Peterson’s strong efforts on school reform were not matched with equal effort on tackling the Circle City’s rising crime, improving quality of life in less-tony areas, and, as seen with his support of the now-completed Lucas Oil Stadium for the Indianapolis Colts, being fiscally prudent with taxpayer money. Citizens saw him as a complacent failure and showed him the door.

Mayors must still be as successful in improving the rest of city government as they are in school reform. That’s just the way it is. Residents aren’t just going to praise the mayor for fixing schools — especially if they are failing in other areas.
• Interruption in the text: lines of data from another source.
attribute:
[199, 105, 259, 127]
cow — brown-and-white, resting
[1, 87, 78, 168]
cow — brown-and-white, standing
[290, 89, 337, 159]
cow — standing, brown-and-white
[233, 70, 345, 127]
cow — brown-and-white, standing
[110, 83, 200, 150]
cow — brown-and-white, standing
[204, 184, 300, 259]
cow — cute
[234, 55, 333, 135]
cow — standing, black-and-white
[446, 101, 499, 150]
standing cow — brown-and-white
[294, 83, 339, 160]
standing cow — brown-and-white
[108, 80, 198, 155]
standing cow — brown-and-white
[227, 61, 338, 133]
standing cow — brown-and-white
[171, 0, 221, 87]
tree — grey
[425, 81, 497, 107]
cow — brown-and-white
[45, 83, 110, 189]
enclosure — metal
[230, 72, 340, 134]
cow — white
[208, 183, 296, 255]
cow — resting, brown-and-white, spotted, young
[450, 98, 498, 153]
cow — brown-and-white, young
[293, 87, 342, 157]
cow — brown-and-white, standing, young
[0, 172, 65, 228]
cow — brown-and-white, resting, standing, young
This means mayors must be at skilled at managing goverment and keeping their supporters behind them; whether or not they launch school reforms, their jobs would still be the most-complicated in American politics.

The successes of New York City’s Michael Bloomberg, Richard Daley’s tenure in Chicago and John Norquist’s school voucher efforts in Milwaukee are better examples of how mayors can lead school reforms; their remaining challenges are also better examples of why the reform of American public education can’t just start or end at the central offices of school districts or one-off programs — and why the traditional school district model is no longer worth sustaining.

More importantly, as seen in efforts by the mayors of Rochester and Milwaukee to take control of the local district, the continuing saga in L.A. over Antonio Villaraigosa’s effort to nudge L.A. Unified toward reform (an effort first undertaken by predecssor Richard Riordan), and the problems of low educational achievement in  Hammond, Ind., Alexandria, Va., and elsewhere, mayors can no longer ignore the critical links between the long-term efforts of keeping middle-class residents and commercial activity in their cities and improving education. They must embrace school reform because so many of the issues with which they must wrangle are connected to it. Mayor-led reform is critical, not only in sustaining school reform, but in keeping cities thriving. No mayor wants to preside over Detroit-like despair.